IN RE: Darryl CARTER, Debtor. Darryl Carter, Appellant, v. Ron L. Barber, Appellee.
No. 16-60034
United States Court of Appeals, Ninth Circuit.
Submitted August 9, 2017
Filed August 15, 2017
Darryl Carter, Pro Se
Ron L. Barber, Pro Se
Scott Michael Hutchison, Attorney, Law Offices of David A. Wallis, Sacramento, CA, for Appellee
Before: SCHROEDER, TASHIMA, and M. SMITH, Circuit Judges.
The panel unanimously concludes this case is See Fed. R. App. P. 34(a)(2). suitable for decision without oral argument.
[MAJORITY]
MEMORANDUM
Darryl Carter appeals pro se from the Bankruptcy Appellate Panel’s (“BAP”) judgment dismissing as moot Carter’s request for injunctive relief, and vacating and remanding the remainder of the bankruptcy court’s judgment in Carter’s adversary proceeding. We have jurisdiction under 28 U.S.C. § 158(d). We review de novo BAP decisions and apply the same standard of review that the BAP applied to the bankruptcy court’s ruling. Boyajian v. New Falls Corp. (In re Boyajian), 564 F.3d 1088, 1090 (9th Cir. 2009). We affirm.
The BAP properly concluded that Carter’s request for injunctive relief was moot because Carter sought to enjoin an unlawful detainer proceeding that had concluded. See Nat’l Mass Media Telecomm. Sys., Inc. v. Stanley (In re Nat’l Mass Media Telecomm. Sys., Inc.), 152 F.3d 1178, 1180-81 (9th Cir. 1998) (setting forth standard of review and explaining that a case is constitutionally moot when “an event occurs while a case is pending appeal that makes it impossible for the court to grant any effectual relief’ (citation and internal quotation marks omitted)).
We reject as without merit Carter’s contention that the BAP erred by construing his “time expenditures” as a request for attorney’s fees.
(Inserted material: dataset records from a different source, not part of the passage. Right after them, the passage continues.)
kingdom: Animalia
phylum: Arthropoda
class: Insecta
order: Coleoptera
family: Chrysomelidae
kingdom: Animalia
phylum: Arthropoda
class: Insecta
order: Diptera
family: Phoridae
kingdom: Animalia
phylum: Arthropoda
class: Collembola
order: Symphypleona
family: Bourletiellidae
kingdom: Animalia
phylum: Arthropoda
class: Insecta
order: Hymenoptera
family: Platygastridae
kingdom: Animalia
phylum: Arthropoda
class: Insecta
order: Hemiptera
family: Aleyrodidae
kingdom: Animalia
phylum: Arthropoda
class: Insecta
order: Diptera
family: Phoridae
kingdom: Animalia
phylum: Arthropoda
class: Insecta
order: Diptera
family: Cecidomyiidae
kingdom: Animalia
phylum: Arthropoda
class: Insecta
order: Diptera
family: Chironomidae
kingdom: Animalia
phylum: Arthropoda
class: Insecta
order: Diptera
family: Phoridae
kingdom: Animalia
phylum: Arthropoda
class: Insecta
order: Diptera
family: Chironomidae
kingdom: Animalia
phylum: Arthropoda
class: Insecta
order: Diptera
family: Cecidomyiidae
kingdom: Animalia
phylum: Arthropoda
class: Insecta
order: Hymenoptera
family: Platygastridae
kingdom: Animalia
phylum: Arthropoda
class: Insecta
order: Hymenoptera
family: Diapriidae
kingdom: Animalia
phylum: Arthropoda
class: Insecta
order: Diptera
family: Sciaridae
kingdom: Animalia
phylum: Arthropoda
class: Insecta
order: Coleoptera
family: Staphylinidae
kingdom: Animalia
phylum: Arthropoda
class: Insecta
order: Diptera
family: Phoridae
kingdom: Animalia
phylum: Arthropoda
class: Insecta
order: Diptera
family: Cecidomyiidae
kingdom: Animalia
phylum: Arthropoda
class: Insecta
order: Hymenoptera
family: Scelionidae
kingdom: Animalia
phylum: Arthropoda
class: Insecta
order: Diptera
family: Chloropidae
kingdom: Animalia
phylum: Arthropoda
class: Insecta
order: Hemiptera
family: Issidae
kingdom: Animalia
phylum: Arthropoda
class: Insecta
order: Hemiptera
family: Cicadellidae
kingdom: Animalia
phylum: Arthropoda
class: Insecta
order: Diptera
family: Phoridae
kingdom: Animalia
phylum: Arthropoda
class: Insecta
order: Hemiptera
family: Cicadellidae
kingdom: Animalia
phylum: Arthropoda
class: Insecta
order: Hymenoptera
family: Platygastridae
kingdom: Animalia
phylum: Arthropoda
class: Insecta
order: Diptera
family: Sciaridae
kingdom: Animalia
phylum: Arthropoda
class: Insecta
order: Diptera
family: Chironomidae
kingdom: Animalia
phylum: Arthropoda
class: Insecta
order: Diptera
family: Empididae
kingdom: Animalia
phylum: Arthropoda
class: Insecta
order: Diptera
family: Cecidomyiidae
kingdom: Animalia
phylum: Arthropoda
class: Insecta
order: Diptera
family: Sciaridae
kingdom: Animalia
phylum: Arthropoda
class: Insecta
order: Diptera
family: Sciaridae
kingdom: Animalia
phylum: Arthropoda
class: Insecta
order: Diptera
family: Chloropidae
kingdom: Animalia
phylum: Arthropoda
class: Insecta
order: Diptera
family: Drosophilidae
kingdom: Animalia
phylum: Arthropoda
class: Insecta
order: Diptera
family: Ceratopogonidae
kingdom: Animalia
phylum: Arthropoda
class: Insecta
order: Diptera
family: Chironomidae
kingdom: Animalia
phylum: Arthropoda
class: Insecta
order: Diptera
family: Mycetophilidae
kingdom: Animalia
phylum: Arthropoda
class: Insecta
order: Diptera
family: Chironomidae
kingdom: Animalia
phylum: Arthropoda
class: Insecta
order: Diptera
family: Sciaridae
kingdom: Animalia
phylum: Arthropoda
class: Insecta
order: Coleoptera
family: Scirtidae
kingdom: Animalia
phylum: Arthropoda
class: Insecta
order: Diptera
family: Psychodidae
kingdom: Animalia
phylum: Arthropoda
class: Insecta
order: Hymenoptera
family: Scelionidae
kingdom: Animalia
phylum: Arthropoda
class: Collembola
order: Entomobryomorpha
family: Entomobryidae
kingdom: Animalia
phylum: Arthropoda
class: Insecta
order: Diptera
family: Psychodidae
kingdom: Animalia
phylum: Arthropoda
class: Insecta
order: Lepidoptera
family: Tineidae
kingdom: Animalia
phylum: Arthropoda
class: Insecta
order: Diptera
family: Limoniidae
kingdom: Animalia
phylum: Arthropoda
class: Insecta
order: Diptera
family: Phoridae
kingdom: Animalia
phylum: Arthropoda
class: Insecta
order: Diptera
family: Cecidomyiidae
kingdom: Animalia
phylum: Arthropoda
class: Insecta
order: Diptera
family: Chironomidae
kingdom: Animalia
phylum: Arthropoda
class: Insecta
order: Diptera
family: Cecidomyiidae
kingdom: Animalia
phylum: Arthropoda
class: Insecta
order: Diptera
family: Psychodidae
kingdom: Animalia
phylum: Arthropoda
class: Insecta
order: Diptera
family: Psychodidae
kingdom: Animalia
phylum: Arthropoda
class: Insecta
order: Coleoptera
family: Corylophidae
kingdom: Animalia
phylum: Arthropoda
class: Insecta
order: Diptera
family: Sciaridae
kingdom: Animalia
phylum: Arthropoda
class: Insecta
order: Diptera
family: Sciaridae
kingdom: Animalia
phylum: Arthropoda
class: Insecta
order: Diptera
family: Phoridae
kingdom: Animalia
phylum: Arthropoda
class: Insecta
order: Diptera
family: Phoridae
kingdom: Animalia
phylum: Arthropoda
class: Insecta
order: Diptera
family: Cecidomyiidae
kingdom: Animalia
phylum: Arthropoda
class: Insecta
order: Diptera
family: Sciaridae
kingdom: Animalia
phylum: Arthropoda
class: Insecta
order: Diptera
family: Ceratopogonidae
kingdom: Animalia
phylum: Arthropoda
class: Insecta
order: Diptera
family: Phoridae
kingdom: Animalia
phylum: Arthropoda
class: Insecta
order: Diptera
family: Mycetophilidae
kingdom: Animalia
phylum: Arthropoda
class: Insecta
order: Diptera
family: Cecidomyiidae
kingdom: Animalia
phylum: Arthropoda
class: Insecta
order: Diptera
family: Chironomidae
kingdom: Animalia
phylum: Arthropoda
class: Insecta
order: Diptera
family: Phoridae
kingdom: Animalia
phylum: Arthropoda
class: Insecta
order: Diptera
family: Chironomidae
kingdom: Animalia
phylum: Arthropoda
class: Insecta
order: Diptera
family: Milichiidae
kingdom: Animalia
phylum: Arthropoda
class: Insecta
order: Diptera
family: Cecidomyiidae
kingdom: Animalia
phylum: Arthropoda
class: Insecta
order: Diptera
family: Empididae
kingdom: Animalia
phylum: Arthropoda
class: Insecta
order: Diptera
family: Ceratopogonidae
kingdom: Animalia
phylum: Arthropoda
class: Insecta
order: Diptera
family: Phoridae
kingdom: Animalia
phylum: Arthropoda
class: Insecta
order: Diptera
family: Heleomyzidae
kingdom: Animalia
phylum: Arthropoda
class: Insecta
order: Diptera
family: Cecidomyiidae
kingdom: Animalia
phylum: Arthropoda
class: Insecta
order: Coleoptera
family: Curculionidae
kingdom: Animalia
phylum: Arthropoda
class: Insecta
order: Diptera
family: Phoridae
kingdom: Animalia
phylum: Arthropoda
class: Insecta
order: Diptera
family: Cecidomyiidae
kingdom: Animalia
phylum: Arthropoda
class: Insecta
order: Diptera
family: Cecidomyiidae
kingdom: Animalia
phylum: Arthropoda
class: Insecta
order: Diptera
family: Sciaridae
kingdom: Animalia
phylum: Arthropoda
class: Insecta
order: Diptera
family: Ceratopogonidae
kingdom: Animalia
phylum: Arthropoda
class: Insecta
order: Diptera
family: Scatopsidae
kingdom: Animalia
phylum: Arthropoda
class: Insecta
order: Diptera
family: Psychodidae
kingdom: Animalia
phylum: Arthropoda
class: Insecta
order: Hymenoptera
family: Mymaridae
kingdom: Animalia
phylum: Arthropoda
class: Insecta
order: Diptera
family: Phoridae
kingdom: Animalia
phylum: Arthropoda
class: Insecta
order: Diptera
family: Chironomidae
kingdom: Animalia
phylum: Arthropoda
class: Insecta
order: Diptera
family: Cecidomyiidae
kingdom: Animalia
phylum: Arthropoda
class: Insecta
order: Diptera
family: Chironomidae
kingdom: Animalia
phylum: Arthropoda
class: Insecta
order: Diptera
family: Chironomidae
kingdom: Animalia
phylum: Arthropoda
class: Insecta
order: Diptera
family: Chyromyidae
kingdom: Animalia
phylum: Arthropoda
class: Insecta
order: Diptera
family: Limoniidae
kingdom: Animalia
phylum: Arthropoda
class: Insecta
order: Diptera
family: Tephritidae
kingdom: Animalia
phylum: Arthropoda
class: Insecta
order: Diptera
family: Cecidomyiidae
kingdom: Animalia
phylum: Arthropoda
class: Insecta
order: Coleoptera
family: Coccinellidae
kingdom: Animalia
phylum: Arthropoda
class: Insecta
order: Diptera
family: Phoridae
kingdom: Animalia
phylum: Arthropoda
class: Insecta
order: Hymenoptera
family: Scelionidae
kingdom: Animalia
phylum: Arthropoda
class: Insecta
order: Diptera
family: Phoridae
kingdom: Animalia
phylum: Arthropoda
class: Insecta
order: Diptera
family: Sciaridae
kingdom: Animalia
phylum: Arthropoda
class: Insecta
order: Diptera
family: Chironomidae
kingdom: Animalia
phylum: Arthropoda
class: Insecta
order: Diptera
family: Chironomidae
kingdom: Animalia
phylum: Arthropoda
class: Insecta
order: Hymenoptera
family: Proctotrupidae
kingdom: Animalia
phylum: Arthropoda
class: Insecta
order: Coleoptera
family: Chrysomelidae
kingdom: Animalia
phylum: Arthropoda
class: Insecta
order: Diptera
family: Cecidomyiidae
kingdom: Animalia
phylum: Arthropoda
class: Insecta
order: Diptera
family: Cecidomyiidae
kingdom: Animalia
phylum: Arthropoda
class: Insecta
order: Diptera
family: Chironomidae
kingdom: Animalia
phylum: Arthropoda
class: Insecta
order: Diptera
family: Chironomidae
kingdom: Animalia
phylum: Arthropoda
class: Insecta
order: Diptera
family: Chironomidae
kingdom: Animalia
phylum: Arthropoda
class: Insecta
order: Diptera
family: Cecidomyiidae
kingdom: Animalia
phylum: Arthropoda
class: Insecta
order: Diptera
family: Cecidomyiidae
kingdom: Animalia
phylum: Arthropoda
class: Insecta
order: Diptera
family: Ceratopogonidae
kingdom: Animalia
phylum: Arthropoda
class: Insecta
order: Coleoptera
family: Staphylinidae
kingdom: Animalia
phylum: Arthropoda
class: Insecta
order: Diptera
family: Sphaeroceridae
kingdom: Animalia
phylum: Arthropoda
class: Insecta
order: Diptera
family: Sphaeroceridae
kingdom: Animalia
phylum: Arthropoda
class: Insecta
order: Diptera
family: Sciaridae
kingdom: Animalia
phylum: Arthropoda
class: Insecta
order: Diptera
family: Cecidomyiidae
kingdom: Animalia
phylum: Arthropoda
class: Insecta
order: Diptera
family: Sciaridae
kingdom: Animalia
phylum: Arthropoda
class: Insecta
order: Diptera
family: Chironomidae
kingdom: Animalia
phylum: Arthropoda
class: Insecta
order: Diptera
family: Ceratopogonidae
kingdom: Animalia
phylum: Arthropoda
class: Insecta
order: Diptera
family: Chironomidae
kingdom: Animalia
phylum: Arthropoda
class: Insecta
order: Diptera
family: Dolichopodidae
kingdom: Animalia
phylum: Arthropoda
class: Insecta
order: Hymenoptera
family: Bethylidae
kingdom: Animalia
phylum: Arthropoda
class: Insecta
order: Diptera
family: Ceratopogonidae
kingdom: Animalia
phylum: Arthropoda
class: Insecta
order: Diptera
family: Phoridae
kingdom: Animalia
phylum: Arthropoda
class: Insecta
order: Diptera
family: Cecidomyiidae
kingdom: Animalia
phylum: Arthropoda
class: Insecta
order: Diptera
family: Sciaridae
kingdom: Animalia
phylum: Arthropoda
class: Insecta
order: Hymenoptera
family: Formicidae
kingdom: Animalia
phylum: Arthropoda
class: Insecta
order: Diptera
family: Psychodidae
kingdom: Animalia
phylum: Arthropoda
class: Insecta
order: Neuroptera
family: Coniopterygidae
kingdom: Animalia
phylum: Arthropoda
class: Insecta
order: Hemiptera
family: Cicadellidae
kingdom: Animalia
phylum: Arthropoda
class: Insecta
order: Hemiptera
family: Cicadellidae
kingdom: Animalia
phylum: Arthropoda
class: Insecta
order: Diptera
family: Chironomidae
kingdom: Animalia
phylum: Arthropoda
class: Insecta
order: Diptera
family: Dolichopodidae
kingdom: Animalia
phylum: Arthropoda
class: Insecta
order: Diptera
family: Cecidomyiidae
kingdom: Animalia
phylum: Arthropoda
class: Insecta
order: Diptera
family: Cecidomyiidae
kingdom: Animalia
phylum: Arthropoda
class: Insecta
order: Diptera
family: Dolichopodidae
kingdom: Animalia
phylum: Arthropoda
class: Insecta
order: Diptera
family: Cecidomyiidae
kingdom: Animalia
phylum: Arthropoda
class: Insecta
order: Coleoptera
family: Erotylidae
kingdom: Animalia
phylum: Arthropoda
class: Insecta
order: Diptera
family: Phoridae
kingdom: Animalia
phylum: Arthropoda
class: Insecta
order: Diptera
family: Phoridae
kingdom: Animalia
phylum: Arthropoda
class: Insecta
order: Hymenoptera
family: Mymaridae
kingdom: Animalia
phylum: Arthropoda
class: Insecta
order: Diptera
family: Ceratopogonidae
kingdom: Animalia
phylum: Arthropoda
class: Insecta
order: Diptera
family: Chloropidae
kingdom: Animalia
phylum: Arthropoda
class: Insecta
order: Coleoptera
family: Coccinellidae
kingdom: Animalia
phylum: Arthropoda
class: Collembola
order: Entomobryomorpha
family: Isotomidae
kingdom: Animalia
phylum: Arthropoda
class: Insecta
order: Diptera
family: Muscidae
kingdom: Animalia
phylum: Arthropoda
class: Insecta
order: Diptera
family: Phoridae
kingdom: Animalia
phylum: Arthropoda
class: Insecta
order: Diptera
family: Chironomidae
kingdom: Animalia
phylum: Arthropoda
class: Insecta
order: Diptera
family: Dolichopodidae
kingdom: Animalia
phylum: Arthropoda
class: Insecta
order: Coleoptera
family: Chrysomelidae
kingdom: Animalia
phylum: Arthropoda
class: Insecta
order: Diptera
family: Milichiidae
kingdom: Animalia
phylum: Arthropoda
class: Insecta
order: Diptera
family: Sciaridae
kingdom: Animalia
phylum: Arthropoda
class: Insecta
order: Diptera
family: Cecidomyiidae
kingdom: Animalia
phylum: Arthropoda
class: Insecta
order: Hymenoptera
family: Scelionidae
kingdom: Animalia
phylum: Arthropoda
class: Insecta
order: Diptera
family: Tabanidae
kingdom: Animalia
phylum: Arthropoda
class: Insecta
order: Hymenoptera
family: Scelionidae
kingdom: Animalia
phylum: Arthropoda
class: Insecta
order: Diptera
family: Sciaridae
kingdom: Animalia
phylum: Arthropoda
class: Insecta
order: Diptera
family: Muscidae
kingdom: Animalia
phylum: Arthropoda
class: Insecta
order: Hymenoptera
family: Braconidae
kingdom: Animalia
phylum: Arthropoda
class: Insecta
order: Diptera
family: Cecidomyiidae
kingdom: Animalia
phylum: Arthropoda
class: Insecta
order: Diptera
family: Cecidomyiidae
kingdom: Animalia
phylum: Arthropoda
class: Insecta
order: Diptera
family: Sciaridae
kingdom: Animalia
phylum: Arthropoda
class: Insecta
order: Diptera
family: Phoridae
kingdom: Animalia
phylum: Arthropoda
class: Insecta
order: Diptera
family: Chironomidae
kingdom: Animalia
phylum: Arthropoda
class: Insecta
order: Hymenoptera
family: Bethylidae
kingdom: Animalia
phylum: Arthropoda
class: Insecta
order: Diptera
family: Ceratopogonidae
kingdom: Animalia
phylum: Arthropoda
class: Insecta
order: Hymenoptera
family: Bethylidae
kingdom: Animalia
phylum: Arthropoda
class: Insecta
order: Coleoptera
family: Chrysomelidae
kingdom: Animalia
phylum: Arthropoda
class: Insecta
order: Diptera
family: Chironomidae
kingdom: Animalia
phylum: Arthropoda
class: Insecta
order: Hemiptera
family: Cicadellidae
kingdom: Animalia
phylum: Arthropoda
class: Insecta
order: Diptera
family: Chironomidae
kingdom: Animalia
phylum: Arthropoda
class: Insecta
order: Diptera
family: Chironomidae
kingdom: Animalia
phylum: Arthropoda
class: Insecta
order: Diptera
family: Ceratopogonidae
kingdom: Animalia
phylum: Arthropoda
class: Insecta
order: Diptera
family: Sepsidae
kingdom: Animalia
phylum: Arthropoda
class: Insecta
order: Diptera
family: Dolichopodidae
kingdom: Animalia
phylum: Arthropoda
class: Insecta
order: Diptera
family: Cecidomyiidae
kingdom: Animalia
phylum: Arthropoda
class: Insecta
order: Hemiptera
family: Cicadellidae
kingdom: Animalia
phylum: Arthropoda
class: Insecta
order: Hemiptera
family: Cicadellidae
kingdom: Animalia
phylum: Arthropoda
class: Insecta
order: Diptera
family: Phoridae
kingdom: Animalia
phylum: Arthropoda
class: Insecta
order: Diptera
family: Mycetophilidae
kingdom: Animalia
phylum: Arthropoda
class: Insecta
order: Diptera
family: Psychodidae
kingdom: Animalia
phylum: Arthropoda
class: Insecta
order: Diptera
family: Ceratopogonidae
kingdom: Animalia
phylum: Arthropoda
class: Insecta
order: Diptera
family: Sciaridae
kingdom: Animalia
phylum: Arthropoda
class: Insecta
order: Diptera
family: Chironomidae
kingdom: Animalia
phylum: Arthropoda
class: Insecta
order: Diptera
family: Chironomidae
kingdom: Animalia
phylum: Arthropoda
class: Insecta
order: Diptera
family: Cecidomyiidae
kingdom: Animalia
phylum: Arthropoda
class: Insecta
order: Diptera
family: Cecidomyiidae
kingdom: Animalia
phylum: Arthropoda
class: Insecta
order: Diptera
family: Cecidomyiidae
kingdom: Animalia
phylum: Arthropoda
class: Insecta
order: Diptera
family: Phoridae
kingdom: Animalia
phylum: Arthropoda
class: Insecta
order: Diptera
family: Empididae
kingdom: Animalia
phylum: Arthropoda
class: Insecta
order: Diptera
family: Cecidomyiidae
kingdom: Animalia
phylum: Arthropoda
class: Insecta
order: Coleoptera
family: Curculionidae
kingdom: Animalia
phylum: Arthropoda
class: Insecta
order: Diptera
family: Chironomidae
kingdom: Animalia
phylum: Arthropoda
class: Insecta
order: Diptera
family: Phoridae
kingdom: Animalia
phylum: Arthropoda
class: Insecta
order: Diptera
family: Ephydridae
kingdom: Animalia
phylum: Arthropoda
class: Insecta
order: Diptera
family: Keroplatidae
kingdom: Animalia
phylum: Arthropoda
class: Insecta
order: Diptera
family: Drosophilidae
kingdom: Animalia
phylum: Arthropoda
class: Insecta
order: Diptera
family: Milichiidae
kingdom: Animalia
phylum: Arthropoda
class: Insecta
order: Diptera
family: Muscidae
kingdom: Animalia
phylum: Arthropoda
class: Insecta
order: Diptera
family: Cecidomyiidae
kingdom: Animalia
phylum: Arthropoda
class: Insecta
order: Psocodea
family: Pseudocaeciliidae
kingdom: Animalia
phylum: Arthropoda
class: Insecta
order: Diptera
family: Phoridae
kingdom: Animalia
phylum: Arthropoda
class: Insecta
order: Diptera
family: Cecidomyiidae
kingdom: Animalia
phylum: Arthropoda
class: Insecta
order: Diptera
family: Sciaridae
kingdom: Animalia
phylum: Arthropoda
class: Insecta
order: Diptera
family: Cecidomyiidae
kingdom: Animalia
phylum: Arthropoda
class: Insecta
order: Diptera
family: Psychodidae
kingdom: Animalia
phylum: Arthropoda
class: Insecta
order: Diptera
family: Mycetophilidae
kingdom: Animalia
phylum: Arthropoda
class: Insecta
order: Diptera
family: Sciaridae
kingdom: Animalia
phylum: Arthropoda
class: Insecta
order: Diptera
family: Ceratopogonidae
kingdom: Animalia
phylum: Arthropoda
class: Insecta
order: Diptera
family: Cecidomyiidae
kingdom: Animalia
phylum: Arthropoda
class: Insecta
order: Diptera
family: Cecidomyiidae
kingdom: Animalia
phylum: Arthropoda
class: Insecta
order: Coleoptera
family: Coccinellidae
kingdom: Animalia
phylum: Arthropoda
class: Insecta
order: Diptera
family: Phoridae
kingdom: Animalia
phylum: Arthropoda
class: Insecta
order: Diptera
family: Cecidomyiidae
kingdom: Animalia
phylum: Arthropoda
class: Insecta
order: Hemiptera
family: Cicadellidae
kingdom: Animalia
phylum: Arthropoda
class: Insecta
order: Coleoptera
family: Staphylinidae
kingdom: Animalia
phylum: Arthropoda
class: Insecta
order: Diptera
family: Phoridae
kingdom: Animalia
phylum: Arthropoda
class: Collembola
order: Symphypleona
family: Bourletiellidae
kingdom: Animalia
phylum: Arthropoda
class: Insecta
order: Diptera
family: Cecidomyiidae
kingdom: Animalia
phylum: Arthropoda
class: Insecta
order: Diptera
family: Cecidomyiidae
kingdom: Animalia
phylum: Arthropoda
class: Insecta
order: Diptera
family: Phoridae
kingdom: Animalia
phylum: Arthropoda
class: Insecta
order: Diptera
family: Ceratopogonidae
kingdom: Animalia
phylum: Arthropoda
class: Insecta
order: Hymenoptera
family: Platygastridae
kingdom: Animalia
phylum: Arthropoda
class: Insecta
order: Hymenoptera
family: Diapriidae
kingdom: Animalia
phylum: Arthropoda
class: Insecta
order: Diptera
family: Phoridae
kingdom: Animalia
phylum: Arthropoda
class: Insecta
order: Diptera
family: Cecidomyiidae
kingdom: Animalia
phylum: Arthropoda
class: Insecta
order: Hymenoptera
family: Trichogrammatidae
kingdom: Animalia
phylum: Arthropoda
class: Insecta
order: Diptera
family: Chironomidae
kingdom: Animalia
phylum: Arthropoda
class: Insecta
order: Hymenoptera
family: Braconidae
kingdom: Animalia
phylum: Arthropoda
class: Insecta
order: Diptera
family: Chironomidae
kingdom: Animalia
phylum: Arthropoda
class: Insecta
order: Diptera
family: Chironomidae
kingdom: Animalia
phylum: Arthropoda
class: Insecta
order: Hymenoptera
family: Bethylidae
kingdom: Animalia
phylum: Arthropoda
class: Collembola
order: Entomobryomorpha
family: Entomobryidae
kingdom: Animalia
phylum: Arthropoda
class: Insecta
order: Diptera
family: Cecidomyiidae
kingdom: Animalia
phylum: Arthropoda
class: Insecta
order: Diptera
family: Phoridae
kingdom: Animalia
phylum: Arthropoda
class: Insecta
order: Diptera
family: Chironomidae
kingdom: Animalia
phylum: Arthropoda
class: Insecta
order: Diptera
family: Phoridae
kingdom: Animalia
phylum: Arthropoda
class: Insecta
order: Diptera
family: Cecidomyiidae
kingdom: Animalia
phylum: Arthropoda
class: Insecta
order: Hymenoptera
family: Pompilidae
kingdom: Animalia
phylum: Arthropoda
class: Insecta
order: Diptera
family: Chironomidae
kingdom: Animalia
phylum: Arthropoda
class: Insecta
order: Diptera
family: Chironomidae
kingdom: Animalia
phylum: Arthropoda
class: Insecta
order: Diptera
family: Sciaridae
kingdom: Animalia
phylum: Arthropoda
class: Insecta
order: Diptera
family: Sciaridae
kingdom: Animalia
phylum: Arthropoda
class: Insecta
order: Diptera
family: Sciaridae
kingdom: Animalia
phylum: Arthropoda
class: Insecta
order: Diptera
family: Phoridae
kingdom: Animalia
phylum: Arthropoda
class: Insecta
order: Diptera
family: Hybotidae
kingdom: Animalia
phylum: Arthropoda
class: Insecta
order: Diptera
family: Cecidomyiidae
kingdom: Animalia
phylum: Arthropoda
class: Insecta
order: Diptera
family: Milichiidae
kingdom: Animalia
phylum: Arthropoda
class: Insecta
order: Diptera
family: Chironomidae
To the extent Carter contends that the BAP improperly remanded his damages claims to the bankruptcy court instead of resolving them in the first instance, we reject such contention as without merit.
All pending requests and motions are denied.
AFFIRMED.
This disposition is not appropriate for publication and is not precedent except as provided by Ninth Circuit Rule 36-3.